14. Black History Month

Its Significance

February is almost here and brings with it the widely observed annual celebration of the achievements of African Americans. Black History Month (also known as African American History Month) reminds us of the significant and often-overlooked role blacks have played in our national saga. Since 1976, every U.S. president has officially designated this month accordingly. In addition to receiving official recognition from governments in the United States and Canada, it has more recently been observed in Ireland, the Netherlands, and the United Kingdom.

Leutze and Liberty

Aficionados of Washington’s legendary Delaware River crossing know the essential role played by Colonel John Glover’s Marblehead Regiment from Massachusetts, whose seafaring men included black soldiers recruited from among Glover’s neighbors. Indeed, Emanuel Leutze’s iconic 1851 painting, Washington Crossing the Delaware (shown above)—while notoriously inaccurate in many respects—is absolutely correct from a metaphorical standpoint in placing a dark-skinned Marbleheader in the same boat as Washington—and next to him, no less. The symbolism inherent in this gesture emphatically conveyed the artist’s belief that the American Revolution represented a harbinger of liberty for ALL people.

They Were There

In her recent work, Standing in Their Own Light: African American Patriots in the American Revolution (University of Oklahoma Press, 2017), historian Judith Van Buskirk has made an important contribution to the Revolutionary War literature with her revealing account of the effort made by African American soldiers in our struggle for independence. Although this story has been chronicled in earlier works, the service and sacrifice of these soldiers is still largely unrecognized among the general public. The exploits of these men are a memorable testament to their bravery and zeal for freedom that sharply contrasts with the founders’ failure to extend their crusade for liberty to the slaves who existed in every North American colony in the 1770s.

African American soldiers could be found in the Continental army throughout the war.
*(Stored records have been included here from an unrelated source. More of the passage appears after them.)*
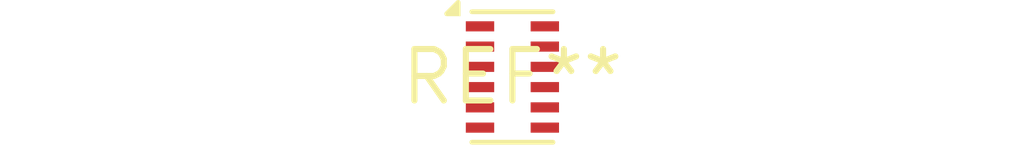
<source format=kicad_pcb>
(kicad_pcb (version 20240108) (generator pcbnew)

  (general
    (thickness 1.6)
  )

  (paper "A4")
  (layers
    (0 "F.Cu" signal)
    (31 "B.Cu" signal)
    (32 "B.Adhes" user "B.Adhesive")
    (33 "F.Adhes" user "F.Adhesive")
    (34 "B.Paste" user)
    (35 "F.Paste" user)
    (36 "B.SilkS" user "B.Silkscreen")
    (37 "F.SilkS" user "F.Silkscreen")
    (38 "B.Mask" user)
    (39 "F.Mask" user)
    (40 "Dwgs.User" user "User.Drawings")
    (41 "Cmts.User" user "User.Comments")
    (42 "Eco1.User" user "User.Eco1")
    (43 "Eco2.User" user "User.Eco2")
    (44 "Edge.Cuts" user)
    (45 "Margin" user)
    (46 "B.CrtYd" user "B.Courtyard")
    (47 "F.CrtYd" user "F.Courtyard")
    (48 "B.Fab" user)
    (49 "F.Fab" user)
    (50 "User.1" user)
    (51 "User.2" user)
    (52 "User.3" user)
    (53 "User.4" user)
    (54 "User.5" user)
    (55 "User.6" user)
    (56 "User.7" user)
    (57 "User.8" user)
    (58 "User.9" user)
  )

  (setup
    (pad_to_mask_clearance 0)
    (pcbplotparams
      (layerselection 0x00010fc_ffffffff)
      (plot_on_all_layers_selection 0x0000000_00000000)
      (disableapertmacros false)
      (usegerberextensions false)
      (usegerberattributes false)
      (usegerberadvancedattributes false)
      (creategerberjobfile false)
      (dashed_line_dash_ratio 12.000000)
      (dashed_line_gap_ratio 3.000000)
      (svgprecision 4)
      (plotframeref false)
      (viasonmask false)
      (mode 1)
      (useauxorigin false)
      (hpglpennumber 1)
      (hpglpenspeed 20)
      (hpglpendiameter 15.000000)
      (dxfpolygonmode false)
      (dxfimperialunits false)
      (dxfusepcbnewfont false)
      (psnegative false)
      (psa4output false)
      (plotreference false)
      (plotvalue false)
      (plotinvisibletext false)
      (sketchpadsonfab false)
      (subtractmaskfromsilk false)
      (outputformat 1)
      (mirror false)
      (drillshape 1)
      (scaleselection 1)
      (outputdirectory "")
    )
  )

  (net 0 "")

  (footprint "TDFN-12_2x3mm_P0.5mm" (layer "F.Cu") (at 0 0))

)

</source>
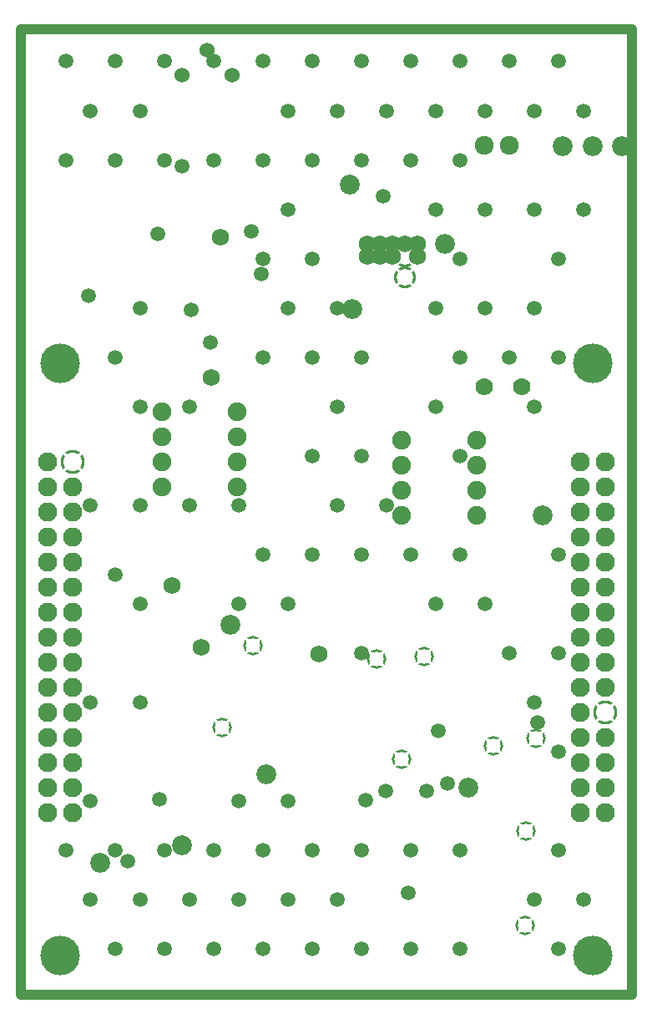
<source format=gbr>
G04 Layer_Physical_Order=2*
G04 Layer_Color=32768*
%FSLAX26Y26*%
%MOIN*%
%TF.FileFunction,Copper,L2,Inr,Plane*%
%TF.Part,Single*%
G01*
G75*
%TA.AperFunction,ComponentPad*%
%ADD26C,0.060000*%
%TA.AperFunction,NonConductor*%
%ADD34C,0.040000*%
%TA.AperFunction,ComponentPad*%
%ADD35C,0.079370*%
%ADD36C,0.076024*%
G04:AMPARAMS|DCode=37|XSize=96.024mil|YSize=96.024mil|CornerRadius=0mil|HoleSize=0mil|Usage=FLASHONLY|Rotation=0.000|XOffset=0mil|YOffset=0mil|HoleType=Round|Shape=Relief|Width=10mil|Gap=10mil|Entries=4|*
%AMTHD37*
7,0,0,0.096024,0.076024,0.010000,45*
%
%ADD37THD37*%
%ADD38C,0.075827*%
%ADD39C,0.070000*%
%ADD40C,0.075433*%
%TA.AperFunction,ViaPad*%
%ADD41C,0.158110*%
%TA.AperFunction,ComponentPad*%
%ADD42C,0.068000*%
G04:AMPARAMS|DCode=43|XSize=88mil|YSize=88mil|CornerRadius=0mil|HoleSize=0mil|Usage=FLASHONLY|Rotation=0.000|XOffset=0mil|YOffset=0mil|HoleType=Round|Shape=Relief|Width=10mil|Gap=10mil|Entries=4|*
%AMTHD43*
7,0,0,0.088000,0.068000,0.010000,45*
%
%ADD43THD43*%
%TA.AperFunction,ViaPad*%
%ADD44C,0.059685*%
G04:AMPARAMS|DCode=45|XSize=88mil|YSize=88mil|CornerRadius=0mil|HoleSize=0mil|Usage=FLASHONLY|Rotation=0.000|XOffset=0mil|YOffset=0mil|HoleType=Round|Shape=Relief|Width=10mil|Gap=10mil|Entries=4|*
%AMTHD45*
7,0,0,0.088000,0.068000,0.010000,45*
%
%ADD45THD45*%
G04:AMPARAMS|DCode=46|XSize=79.685mil|YSize=79.685mil|CornerRadius=0mil|HoleSize=0mil|Usage=FLASHONLY|Rotation=0.000|XOffset=0mil|YOffset=0mil|HoleType=Round|Shape=Relief|Width=10mil|Gap=10mil|Entries=4|*
%AMTHD46*
7,0,0,0.079685,0.059685,0.010000,45*
%
%ADD46THD46*%
%ADD47C,0.068000*%
D26*
X-841000Y698998D02*
D03*
X-641000D02*
D03*
X-741000Y798998D02*
D03*
D34*
X-1485110Y-2970112D02*
X955945Y-2970112D01*
X955945Y881998D02*
X955945Y-2970112D01*
X-1485110Y881998D02*
X955945Y881998D01*
X-1485110Y881998D02*
X-1485110Y-2970112D01*
D35*
X303465Y-2142522D02*
D03*
X598465Y-1057522D02*
D03*
X-170000Y260998D02*
D03*
X-1166535Y-2442522D02*
D03*
X680354Y415825D02*
D03*
X798465D02*
D03*
X916575D02*
D03*
X-841535Y-2372522D02*
D03*
X209000Y26998D02*
D03*
X-646307Y-1494207D02*
D03*
X-503307Y-2089207D02*
D03*
X-162000Y-235002D02*
D03*
D36*
X848464Y-2244018D02*
D03*
Y-2144018D02*
D03*
Y-2044018D02*
D03*
Y-1944018D02*
D03*
Y-1744018D02*
D03*
Y-1644018D02*
D03*
Y-1544018D02*
D03*
Y-1444018D02*
D03*
Y-1344018D02*
D03*
Y-1244018D02*
D03*
Y-1144018D02*
D03*
Y-1044018D02*
D03*
Y-944018D02*
D03*
Y-844018D02*
D03*
X748464Y-2244018D02*
D03*
Y-2144018D02*
D03*
Y-2044018D02*
D03*
Y-1944018D02*
D03*
Y-1844018D02*
D03*
Y-1744018D02*
D03*
Y-1644018D02*
D03*
Y-1544018D02*
D03*
Y-1444018D02*
D03*
Y-1344018D02*
D03*
Y-1244018D02*
D03*
Y-1144018D02*
D03*
Y-1044018D02*
D03*
Y-944018D02*
D03*
Y-844018D02*
D03*
X-1377520D02*
D03*
Y-944018D02*
D03*
Y-1044018D02*
D03*
Y-1144018D02*
D03*
Y-1244018D02*
D03*
Y-1344018D02*
D03*
Y-1444018D02*
D03*
Y-1544018D02*
D03*
Y-1644018D02*
D03*
Y-1744018D02*
D03*
Y-1844018D02*
D03*
Y-1944018D02*
D03*
Y-2044018D02*
D03*
Y-2144018D02*
D03*
Y-2244018D02*
D03*
X-1277520Y-944018D02*
D03*
Y-1044018D02*
D03*
Y-1144018D02*
D03*
Y-1244018D02*
D03*
Y-1344018D02*
D03*
Y-1444018D02*
D03*
Y-1544018D02*
D03*
Y-1644018D02*
D03*
Y-1744018D02*
D03*
Y-1844018D02*
D03*
Y-1944018D02*
D03*
Y-2044018D02*
D03*
Y-2144018D02*
D03*
Y-2244018D02*
D03*
D37*
X848464Y-1844018D02*
D03*
X-1277520Y-844018D02*
D03*
D38*
X467000Y419998D02*
D03*
X367000D02*
D03*
D39*
X516142Y-543900D02*
D03*
X366536D02*
D03*
D40*
X35716Y-757592D02*
D03*
Y-857592D02*
D03*
Y-957592D02*
D03*
Y-1057592D02*
D03*
X335716Y-757592D02*
D03*
Y-857592D02*
D03*
Y-957592D02*
D03*
Y-1057592D02*
D03*
X-619000Y-943002D02*
D03*
Y-843002D02*
D03*
Y-743002D02*
D03*
Y-643002D02*
D03*
X-919000Y-943002D02*
D03*
Y-843002D02*
D03*
Y-743002D02*
D03*
Y-643002D02*
D03*
D41*
X-1327520Y-2812522D02*
D03*
X798464D02*
D03*
X-1327520Y-450316D02*
D03*
X798464D02*
D03*
D42*
X100000Y25000D02*
D03*
Y-25000D02*
D03*
X50000Y25000D02*
D03*
X0D02*
D03*
Y-25000D02*
D03*
X-50000Y25000D02*
D03*
Y-25000D02*
D03*
X-100000Y25000D02*
D03*
Y-25000D02*
D03*
D43*
X50000D02*
D03*
D44*
X-564000Y77000D02*
D03*
X137047Y-2158979D02*
D03*
X-107048Y-2194412D02*
D03*
X-28307Y-2158979D02*
D03*
X664496Y754298D02*
D03*
X762922Y557447D02*
D03*
Y163746D02*
D03*
X664496Y-33104D02*
D03*
Y-426805D02*
D03*
Y-1214206D02*
D03*
Y-1607907D02*
D03*
Y-2001608D02*
D03*
Y-2395309D02*
D03*
X762922Y-2592159D02*
D03*
X664496Y-2789010D02*
D03*
X467646Y754298D02*
D03*
X566071Y557447D02*
D03*
Y163746D02*
D03*
Y-229954D02*
D03*
X467646Y-426805D02*
D03*
X566071Y-623655D02*
D03*
X467646Y-1607907D02*
D03*
X566071Y-1804758D02*
D03*
Y-2592159D02*
D03*
X270796Y754298D02*
D03*
X369221Y557447D02*
D03*
X270796Y360597D02*
D03*
X369221Y163746D02*
D03*
X270796Y-33104D02*
D03*
X369221Y-229954D02*
D03*
X270796Y-426805D02*
D03*
Y-820506D02*
D03*
Y-1214206D02*
D03*
X369221Y-1411057D02*
D03*
X270796Y-2395309D02*
D03*
Y-2789010D02*
D03*
X73945Y754298D02*
D03*
X172370Y557447D02*
D03*
X73945Y360597D02*
D03*
X172370Y163746D02*
D03*
Y-229954D02*
D03*
Y-623655D02*
D03*
X73945Y-1214206D02*
D03*
X172370Y-1411057D02*
D03*
X73945Y-2395309D02*
D03*
Y-2789010D02*
D03*
X-122905Y754298D02*
D03*
X-24480Y557447D02*
D03*
X-122905Y360597D02*
D03*
Y-426805D02*
D03*
Y-820506D02*
D03*
X-24480Y-1017356D02*
D03*
X-122905Y-1214206D02*
D03*
Y-1607907D02*
D03*
Y-2395309D02*
D03*
Y-2789010D02*
D03*
X-319756Y754298D02*
D03*
X-221330Y557447D02*
D03*
X-319756Y360597D02*
D03*
Y-33104D02*
D03*
X-221330Y-229954D02*
D03*
X-319756Y-426805D02*
D03*
X-221330Y-623655D02*
D03*
X-319756Y-820506D02*
D03*
X-221330Y-1017356D02*
D03*
X-319756Y-1214206D02*
D03*
Y-2395309D02*
D03*
X-221330Y-2592159D02*
D03*
X-319756Y-2789010D02*
D03*
X-516606Y754298D02*
D03*
X-418181Y557447D02*
D03*
X-516606Y360597D02*
D03*
X-418181Y163746D02*
D03*
X-516606Y-33104D02*
D03*
X-418181Y-229954D02*
D03*
X-516606Y-426805D02*
D03*
Y-1214206D02*
D03*
X-418181Y-1411057D02*
D03*
Y-2198458D02*
D03*
X-516606Y-2395309D02*
D03*
X-418181Y-2592159D02*
D03*
X-516606Y-2789010D02*
D03*
X-713456Y754298D02*
D03*
Y360597D02*
D03*
X-615031Y-1017356D02*
D03*
Y-1411057D02*
D03*
Y-2198458D02*
D03*
X-713456Y-2395309D02*
D03*
X-615031Y-2592159D02*
D03*
X-713456Y-2789010D02*
D03*
X-910307Y754298D02*
D03*
Y360597D02*
D03*
X-811882Y-623655D02*
D03*
Y-1017356D02*
D03*
X-910307Y-2395309D02*
D03*
X-811882Y-2592159D02*
D03*
X-910307Y-2789010D02*
D03*
X-1107157Y754298D02*
D03*
X-1008732Y557447D02*
D03*
X-1107157Y360597D02*
D03*
X-1008732Y-229954D02*
D03*
X-1107157Y-426805D02*
D03*
X-1008732Y-623655D02*
D03*
Y-1017356D02*
D03*
Y-1411057D02*
D03*
Y-1804758D02*
D03*
X-1107157Y-2395309D02*
D03*
X-1008732Y-2592159D02*
D03*
X-1107157Y-2789010D02*
D03*
X-1304008Y754298D02*
D03*
X-1205582Y557447D02*
D03*
X-1304008Y360597D02*
D03*
X-1205582Y-1017356D02*
D03*
Y-1804758D02*
D03*
Y-2198458D02*
D03*
X-1304008Y-2395309D02*
D03*
X-1205582Y-2592159D02*
D03*
X63464Y-2562522D02*
D03*
X218464Y-2127522D02*
D03*
X578464Y-1882522D02*
D03*
X183464Y-1917522D02*
D03*
X-1056536Y-2437522D02*
D03*
X-726536Y-367522D02*
D03*
X-936536Y67478D02*
D03*
X-1106416Y-1295316D02*
D03*
X-525110Y-93892D02*
D03*
X-1215000Y-180002D02*
D03*
X-840000Y334998D02*
D03*
X-803000Y-238002D02*
D03*
X-37494Y214998D02*
D03*
X-929518Y-2191042D02*
D03*
D45*
X50000Y-107040D02*
D03*
D46*
X528464Y-2692522D02*
D03*
X533464Y-2317522D02*
D03*
X403464Y-1977522D02*
D03*
X-558416Y-1577316D02*
D03*
X124592Y-1619842D02*
D03*
X34836Y-2031206D02*
D03*
X571694Y-1947206D02*
D03*
X-64616Y-1632206D02*
D03*
X-679306Y-1904206D02*
D03*
D47*
X-881110Y-1337112D02*
D03*
X-764110Y-1584410D02*
D03*
X-723000Y-507002D02*
D03*
X-293306Y-1612206D02*
D03*
X-688000Y52998D02*
D03*
%TF.MD5,218644cce853cb3b8c0fa49738d1410a*%
M02*

</source>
In his journal entry of September 2, 1776, Ambrose Serle, secretary to Britain’s Admiral Richard Lord Howe, observed that the rebel combatants facing the Crown’s forces in New York included “Old men of 60, Boys of 14, and Blacks of all ages.” Flash forward  to the climactic siege of Lord Charles Cornwallis’s army at Yorktown, Virginia, on October 14, 1781, and among the Continental soldiers storming the British-held Redoubt 10 were the black soldiers of the 1st Rhode Island Regiment.

Bottom Line

African Americans fought on both sides, but they accounted for about five percent of those serving in the Continental ranks throughout the war and a larger percentage than that among Northern units. Some of them were free men and some sought to escape our most infamous institution by substituting for a slave master who promised to free them in exchange for their military service—a promise not always honored. Indeed, the Continental army should be celebrated as the first integrated national institution in the United States, as much as for any other reason.

Perhaps Henry Wiencek provides the most succinct and cogent explanation for the role played by these soldiers. In his notable work, An Imperfect God: George Washington, His Slaves, and the Creation of America (Farrar, Straus and Giroux, 2003), he observes that the commander-in-chief needed them for one very simple but compelling reason: white enlistment was precarious (p. 215).

It is at least arguable that the contribution of African Americans to what Washington termed the “Glorious Cause” of American independence impacted his thinking about slavery in the years following the Revolution such that he ultimately determined to free his slaves (the only slaveholder among the founding fathers to do so)—albeit by a provision in his will to take effect upon his wife Martha’s death. In other words, the man who can lay greatest claim to being indispensable in the struggle for young America’s right to rule itself understood at some level the extent to which black soldiers mattered in that enterprise.